Hommage à Josef Krofta, marionnettiste, scénariste, metteur en scène et pédagogue tchèque (1943-2015).

Josef Krofta nous a quittés la semaine dernière, à l’âge de 72 ans, après une carrière qui aura marqué plusieurs générations de marionnettistes, en Europe et dans le monde. Le PAM lui rend hommage, avec quelques images des stages qu’il a donnés à l’Institut International de la Marionnette de Charleville-Mézières entre 1984 et 1991.

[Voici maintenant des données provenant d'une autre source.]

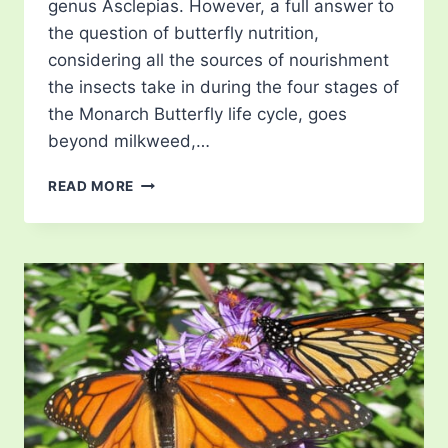
genus Asclepias. However, a full answer to
the question of butterfly nutrition,
considering all the sources of nourishment
the insects take in during the four stages of
the Monarch Butterfly life cycle, goes
beyond milkweed,…
WHAT
READ MORE
DO
MONARCH
BUTTERFLIES
EAT?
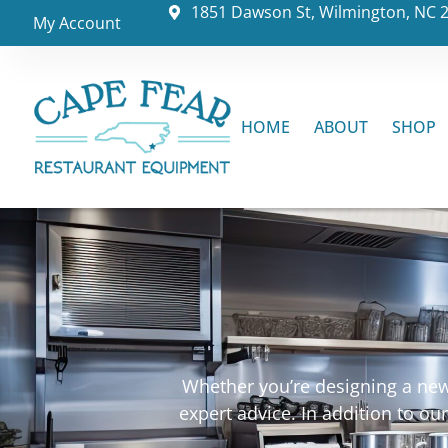
1851 Dawson St, Wilmington, NC 
My Account
HOME
ABOUT
SHOP
Whether you’re designing a new 
expert advice. In addition to o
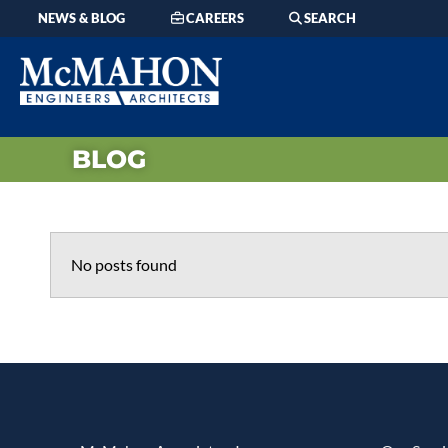
NEWS & BLOG
CAREERS
SEARCH
BLOG
No posts found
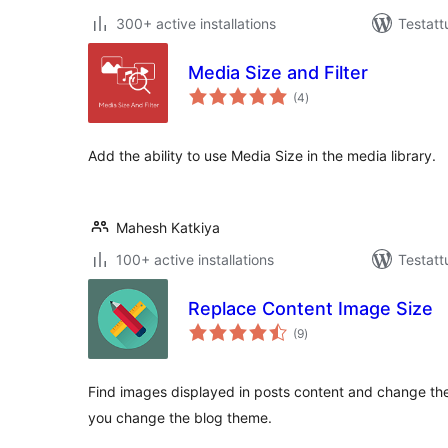
300+ active installations
Testatt
Media Size and Filter
arvosanat
(4
)
yhteensä
Add the ability to use Media Size in the media library.
Mahesh Katkiya
100+ active installations
Testatt
Replace Content Image Size
arvosanat
(9
)
yhteensä
Find images displayed in posts content and change the
you change the blog theme.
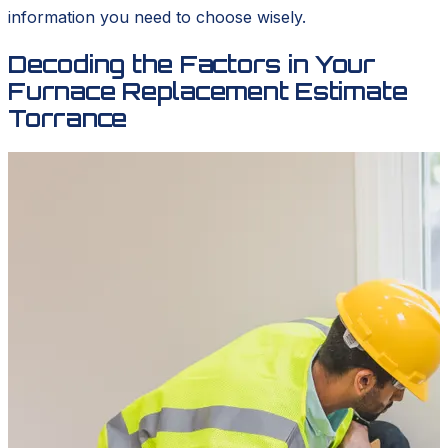
information you need to choose wisely.
Decoding the Factors in Your
Furnace Replacement Estimate
Torrance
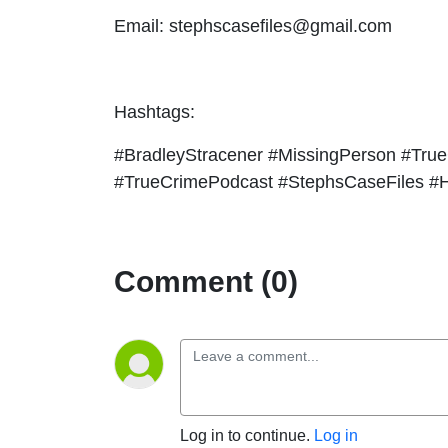
Email: stephscasefiles@gmail.com
Hashtags:
#BradleyStracener #MissingPerson #True
#TrueCrimePodcast #StephsCaseFiles #H
Comment (0)
Log in to continue.
Log in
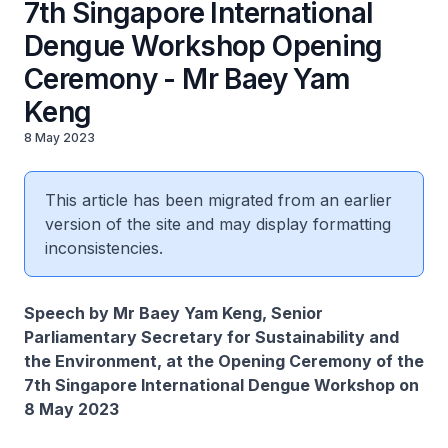
7th Singapore International
Dengue Workshop Opening
Ceremony - Mr Baey Yam
Keng
8 May 2023
This article has been migrated from an earlier
version of the site and may display formatting
inconsistencies.
Speech by Mr Baey Yam Keng, Senior
Parliamentary Secretary for Sustainability and
the Environment, at the Opening Ceremony of the
7th Singapore International Dengue Workshop on
8 May 2023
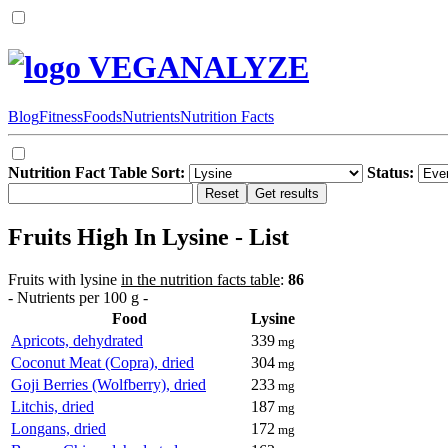
VEGANALYZE
Blog
Fitness
Foods
Nutrients
Nutrition Facts
Nutrition Fact Table Sort:
Status:
Fruits High In Lysine - List
Fruits with lysine
in the nutrition facts table
:
86
- Nutrients per 100 g -
Food
Lysine
Apricots, dehydrated
339
mg
Coconut Meat (Copra), dried
304
mg
Goji Berries (Wolfberry), dried
233
mg
Litchis, dried
187
mg
Longans, dried
172
mg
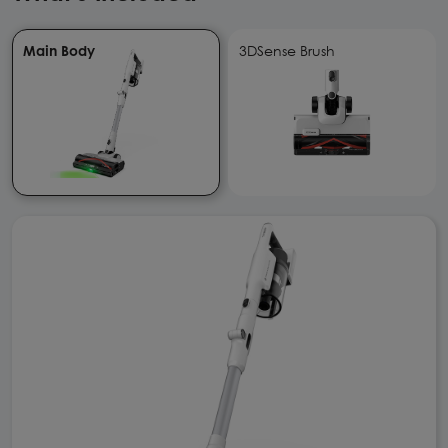
Main Body
3DSense Brush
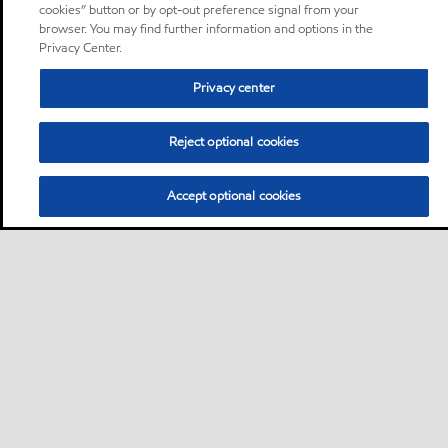
cookies” button or by opt-out preference signal from your
browser. You may find further information and options in the
Privacy Center.
Privacy center
Reject optional cookies
Accept optional cookies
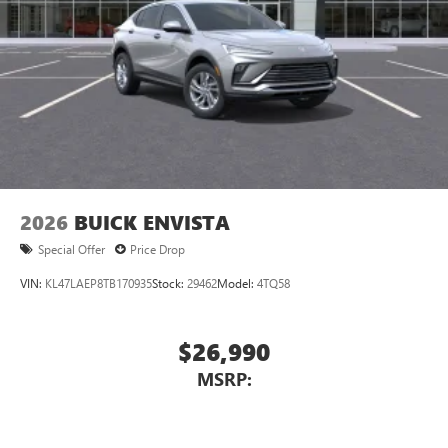
2026
BUICK ENVISTA
Special Offer
Price Drop
VIN:
KL47LAEP8TB170935
Stock:
29462
Model:
4TQ58
$26,990
MSRP:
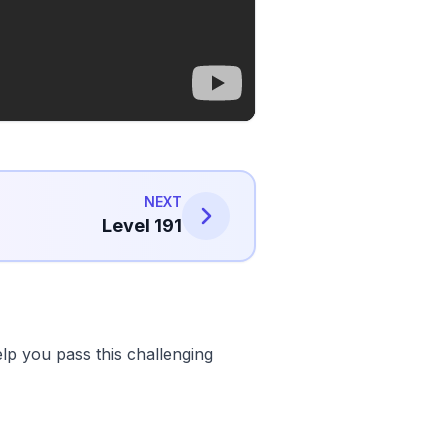
NEXT
Level 191
lp you pass this challenging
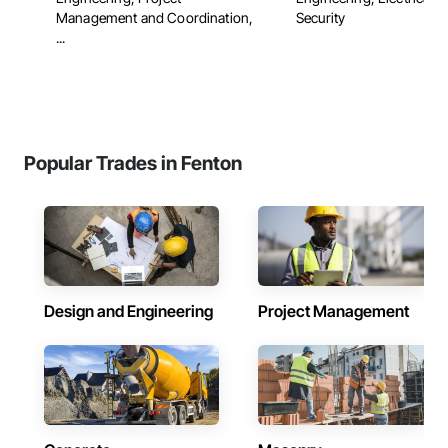
Management and Coordination,
Security
...
Popular Trades in Fenton
Design and Engineering
Project Management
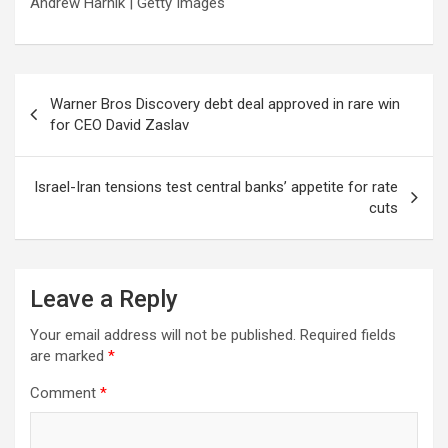
Andrew Harnik | Getty Images
Post
Warner Bros Discovery debt deal approved in rare win
navigation
for CEO David Zaslav
Israel-Iran tensions test central banks’ appetite for rate
cuts
Leave a Reply
Your email address will not be published.
Required fields
are marked
*
Comment
*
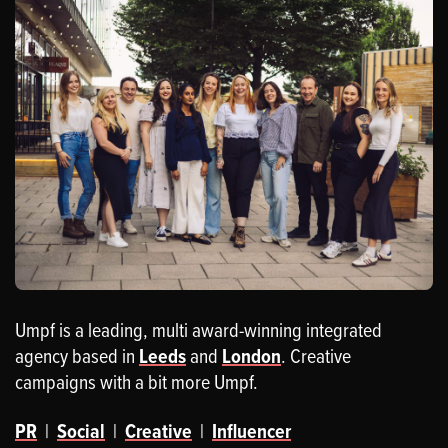
Umpf is a leading, multi award-winning integrated
agency based in
Leeds
and
London
. Creative
campaigns with a bit more Umpf.
PR
|
Social
|
Creative
|
Influencer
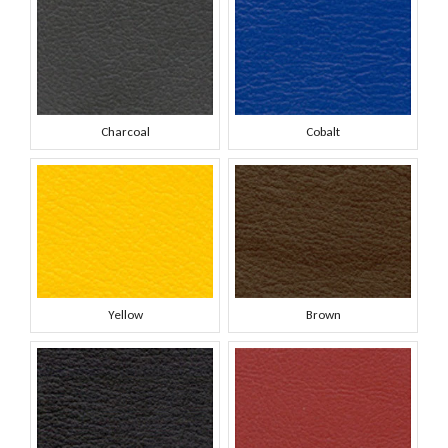
Charcoal
Cobalt
Yellow
Brown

Après des études au département des marionnettes de l’Académie des arts du spectacle de Prague (DAMU) avec une spécialisation en mise en scène et dramaturgie, il est engagé par le Théâtre de marionnettes d’État (Stâtni bàbkové divadlo) à Bratislava où il a travaillé de 1965 à 1968, puis au Petit Théâtre (Malé divadlo) de Ceské Budëjovice de 1968 à 1971. Mais sa grande créativité s’exprime surtout au DRAK, à Hradec Kràlové, dont il a été le directeur artistique à partir de 1971.

Avec son équipe (le décorateur Petr Matâsek, l’acteur et musicien Jirî Vysohh’d, le dramaturge Miloslav Klíma), ils imposent un style qui fait la renommée du DRAK en Bohême et à travers le monde. Krofta insiste sur la nature profonde de l’art de la marionnette. Même s’il n’a jamais adhéré à l’idée illusionniste, il s’efforce d’utiliser toutes les possibilités de la marionnette en la mettant face à face avec l’acteur dans des relations et avec des significations variées. Dans ses spectacles, les marionnettes sont habituellement manipulées à vue. Tout en maniant matériaux, sujets, objets, poupées et costumes, Krofta construit sa dramaturgie en travaillant sur les propriétés dynamiques et symboliques de l’espace et de la musicalité. Il fait preuve d’une très grande imagination visuelle.

Son répertoire très varié comprend des comédies populaires aussi bien que des drames classiques. Parmi ses créations les plus notables au DRAK, on peut mentionner Jak se Petruska zenil (Comment Petrouchka se maria 1973), Eulenspiegel, (1974), Cendrillon (1975), Sipkovà Růženka (La Belle au bois dormant, 1976), sur une musique de Tchaïkovski, UNIKUM-dnes naposled! (UNIKUM-Pour la dernière fois aujourd’hui! 1978), Zlatovlâska (La Princesse aux cbeveux d’or 1981), Le Songe d’une nuit d’été de Shakespeare (1984), adaptation de l’opéra de Smetana Prodand nevèsta (La Fiancée vendue, 1986; et Le Kalevala (1987). Il faut aussi citer la mise en scène de Pisen zivota (Chant de vie, 1985), d’après Le Dragon de Jevgenij Svarc, une dénonciation du totalitarisme. Mais la pièce du DRAK qui eut le plus de succès auprès du public et de la critique reste le conte de fée Tri zlaté vlasy dèda Vsevèda (Trois Cheveux d’or du vieux Je-sais-tout, 1998).

Metteur en scène invité sur plusieurs scènes nationales et étrangères (Pologne, Finlande, Danemark, Suisse, Danemark, Australie), Josef Krofta a également été tout au long de sa carrière un fervent pédagogue, notamment à l’Institut de la marionnette de Charleville-Mézières et à l’École de marionnette de Frederikstat en Norvège. Il a animé divers ateliers internationaux, donné plusieurs conférences (en Australie et aux États-Unis) et a été membre du conseil exécutif de l’Unima de 1992 à 1996. En 1990 il avait pris la tête du département de Théâtre alternatif et de marionnettes, à l’Académie des arts du spectacle, qu’il a transformé en le rapprochant des grandes tendances théâtrales mondiales, sortant largement du cadre strict du théâtre de marionnettes.

Source : d’après Nina Malikova, Encyclopédie Mondiale des Arts de la Marionnette, UNIMA / Editions de l’Entretemps, 2009.